Elgin area headlines from January 1909
"I don't believe Elgin Mayor Arwin Price is really giving up drinking?"
"It's about time the high school basketball coach is getting tough with players who smoke."
"That woman race car driver from Elgin is really putting the city on the map."
These are some of the comments people might have made after reading the newspapers of January 1909. Here's a look at those and other stories that made Elgin area headlines in January 1909.
• Known for his weakness for the bottle, Elgin Mayor Arwin Price, who had recently been elected to the state legislature, announced at a local political gathering that he was giving up drinking. It was due to the influence of wife and not any group who had been praying for him, Price explained.
"No longer will it be necessary for reporters to travel their beats heavily armed or real estate agents to duck when they behold the mayor's appearance," said a reporter in reference to two of Price's drunken escapades of the past year.
• Anyone caught smoking would be dropped from the basketball team, the Elgin High School basketball coach announced. Among those recently removed was the team captain, as well a guard who was labeled "a good man." The coach said he would have no trouble in finding five young men on the school body if those currently on the team could not follow his rules.
• With thousands of paid admissions at the nickel theaters, there was little doubt that Elginites were embracing this new form of entertainment. Scarcely a year old, the city's four entertainment venues were attracting those wishing to see short comedies or sights from around the world. Some even planned "progressive theater parties" going from location to location for the one hour shows.
• Should women be allowed to vote? When that question was posed to a number of area men in this era in which women were only allowed to cast ballots for college trustees, most showed very little support for a change.
"Most decidedly not," said a local lumber dealer. "I believe women should be kept out of politics and remain in the home."
"This is a free country and if women want suffrage let them use their influence to get it," said the city clerk.
"Whatever the women do is all right with me," added a city councilman.

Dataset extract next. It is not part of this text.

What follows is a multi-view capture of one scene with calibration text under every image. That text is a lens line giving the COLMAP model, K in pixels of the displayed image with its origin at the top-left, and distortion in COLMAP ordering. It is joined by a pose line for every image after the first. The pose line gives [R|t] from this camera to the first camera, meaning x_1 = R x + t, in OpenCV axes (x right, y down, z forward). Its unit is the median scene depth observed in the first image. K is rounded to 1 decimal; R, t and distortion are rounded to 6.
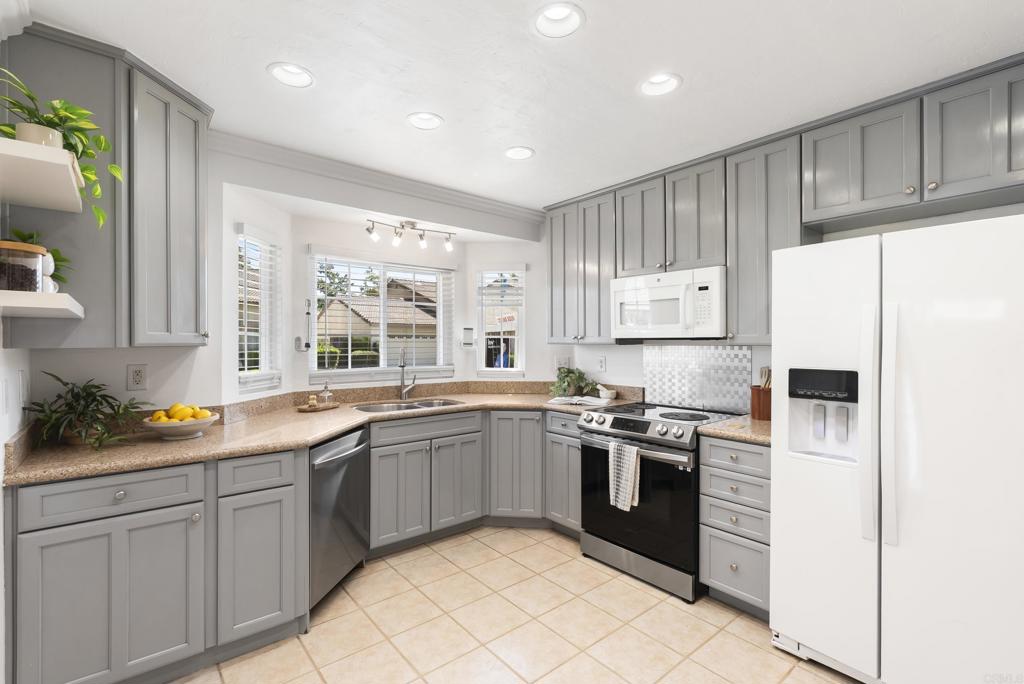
lens RADIAL K [[465.1, 0, 512.4], [0, 465.1, 338.9], [0, 0, 1]] dist [-0.001847, 0.000335]
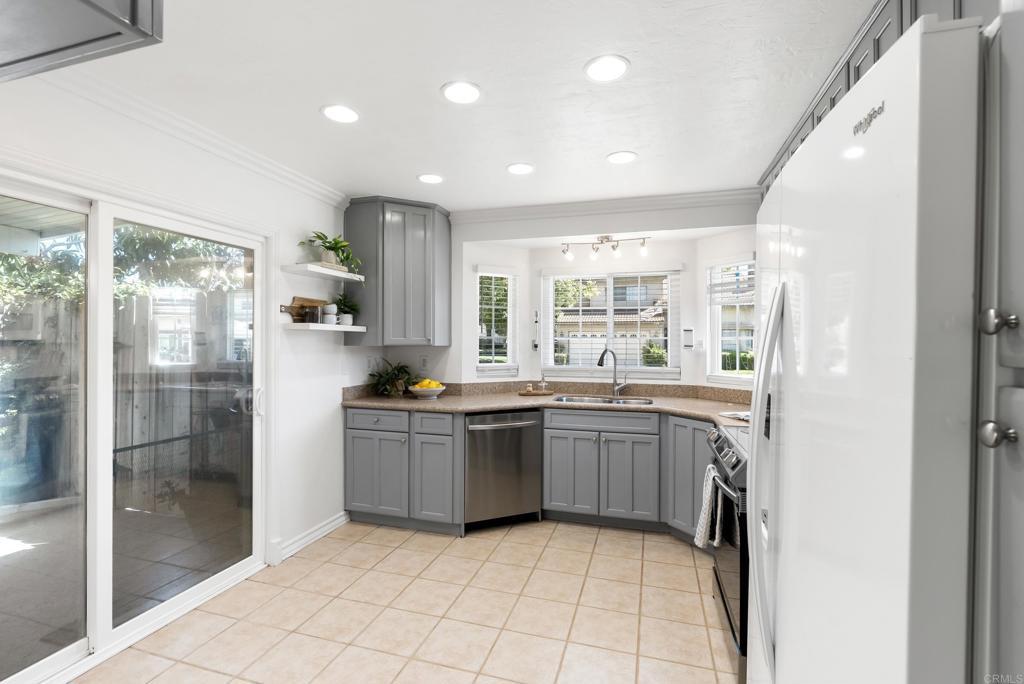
lens RADIAL K [[468.8, 0, 513.6], [0, 468.8, 339.2], [0, 0, 1]] dist [-0.000151, 0.004559]
pose [[0.549391, -0.005353, -0.835548, 0.637672], [0.002596, 0.999986, -0.004700, 0.000130], [0.835561, 0.000414, 0.549397, 0.213477]]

• After gaining fame as the first woman to drive from Chicago to New York and back again in a car, Elginite Alice Byrd Potter was set to return to the spotlight in another national setting - Mardi Gras. Organizers of the popular annual event said they planned to make automobile racing a prominent part of the festivities and feature a race between Potter and a rival woman driver from New York. Potter was set to face her opponent in a race in Chicago two years earlier, but the contest was called off when her competitor's car developed mechanical difficulties. Potter drove the course anyway as the only vehicle on the track.
• Would South Elgin get its own high school? That's what residents were wondering after village officials discussed the merits of a high school at one of their meetings.

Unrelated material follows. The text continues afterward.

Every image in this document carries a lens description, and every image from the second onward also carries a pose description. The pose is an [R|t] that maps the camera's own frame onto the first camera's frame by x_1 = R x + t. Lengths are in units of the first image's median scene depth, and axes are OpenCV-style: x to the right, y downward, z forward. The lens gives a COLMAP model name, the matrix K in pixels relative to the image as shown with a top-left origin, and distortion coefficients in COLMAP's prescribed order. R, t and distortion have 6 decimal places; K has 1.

"Many people in the village have long felt the need," newspapers reported.
South Elgin, which had two elementary schools at the time, was expected to vote on the question of a senior high school at the next election. It would take nearly a century, however, until the dream became a reality with the opening of South Elgin High School in 2005.

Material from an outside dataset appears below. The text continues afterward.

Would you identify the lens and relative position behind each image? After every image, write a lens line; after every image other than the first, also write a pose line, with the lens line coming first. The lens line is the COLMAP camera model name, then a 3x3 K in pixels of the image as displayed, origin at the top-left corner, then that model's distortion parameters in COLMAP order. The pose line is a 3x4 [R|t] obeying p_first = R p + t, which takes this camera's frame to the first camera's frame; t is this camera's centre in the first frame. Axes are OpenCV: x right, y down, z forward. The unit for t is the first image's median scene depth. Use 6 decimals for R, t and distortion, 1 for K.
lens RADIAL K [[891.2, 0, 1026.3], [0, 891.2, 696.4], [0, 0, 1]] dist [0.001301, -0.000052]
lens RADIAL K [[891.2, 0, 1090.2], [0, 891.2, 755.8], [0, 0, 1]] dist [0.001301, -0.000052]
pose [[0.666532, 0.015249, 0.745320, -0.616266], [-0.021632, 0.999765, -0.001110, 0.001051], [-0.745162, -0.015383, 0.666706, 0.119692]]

• Finally, at least $1,000 was needed to properly complete Elgin's Wing Park Golf course, a subcommittee told the full city council. This is money well spent, they added, saying thousands of dollars more was expended for Chicago's recently completed Garfield Park course, yet the Elgin course will still be "better." A June 1 opening was planned for the 2,300 yard west links which would come with a "bogey" of 41 - a score earned by a player shooting one stroke over par on each hole.